Too many of the men around there were like the one who was fighting, more uncaringly dirty than shabby, casual about possessions especially if they were someone else’s, not particularly honorable and not particularly interested in being so. When the fight first started they were no more than amused, expecting the man to have no trouble with the woman. When the trouble started their amusement died, and two or three of them had gotten to their feet to urge on and yell to the man who was making them all feel like fools. When the fighter had set himself for the final charge, one of the standing men must have slipped up behind the woman in the growing dark; the first I saw of him was when he tripped the woman in her backward jump, destroying her balance and sending her down on her head. He was away again immediately, getting himself out of danger’s reach, but the damage had already been done. The woman was down and dizzy from hitting her head, and the man above her didn’t hesitate. He came forward with a yell of triumph and raised that monstrous sword two-handed directly above his head, gleefully ready to bring it down right into her.
I’d done a lot of agonizing up till then about what I could and couldn’t do to another living being, but when I saw the woman about to die all conscious thought and decision went by the boards.

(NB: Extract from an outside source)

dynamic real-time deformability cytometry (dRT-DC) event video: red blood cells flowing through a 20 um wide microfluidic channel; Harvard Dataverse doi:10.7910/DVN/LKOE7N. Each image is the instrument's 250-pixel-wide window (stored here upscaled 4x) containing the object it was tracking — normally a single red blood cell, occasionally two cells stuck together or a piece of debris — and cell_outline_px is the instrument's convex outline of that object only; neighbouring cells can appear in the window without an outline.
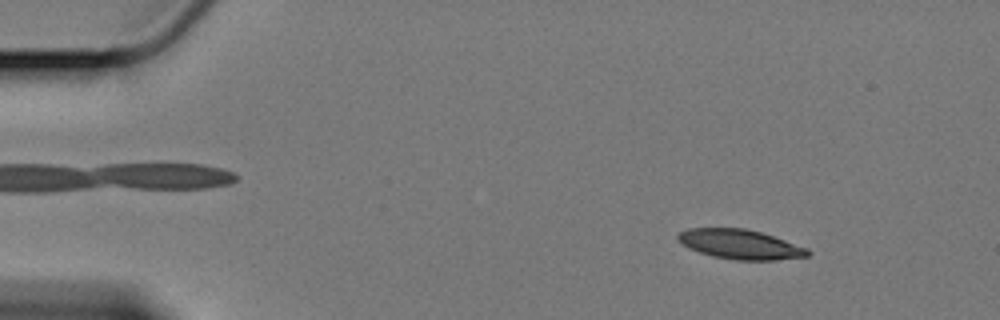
{"species": "Egyptian fruit bat (a non-hibernating species)", "species_latin": "Rousettus aegyptiacus", "temperature_condition": "cold", "stored_images_in_passage": 44, "camera_frame_rate_fps": 3000, "um_per_image_px": 0.085, "animal": {"sex": "female"}, "frame": {"image": 1, "passage_image": 7, "time_ms": 2.0, "image_size_px": [1000, 320], "cell_outline_px": [[812, 252], [808, 256], [776, 260], [736, 260], [712, 256], [688, 248], [676, 236], [680, 232], [688, 228], [744, 228], [760, 232], [808, 248]], "centroid_in_image_um": [62.93, 20.77], "position_along_channel_um": 22.1, "area_um2": 22.2}}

Without the least hesitation I hit the man with insecurity, a hard enough jolt to make him unsure about everything, including his balance. That giant sword above his head was suddenly leaning too far back for him to have a really good grip on it—or, at least the insecurity made him believe-so all he could do was twist around as he let it fall, bringing it down safely behind him before he was hurt by it. I began getting to my feet just as he turned his head to look at the woman, his eyes gauging the distance to be sure he would reach her with a single sweep of the blade no matter how insecure he felt. I couldn’t let him hurt her for trying to help me, I just couldn’t, but before the problem became critical a new element was added to the scene.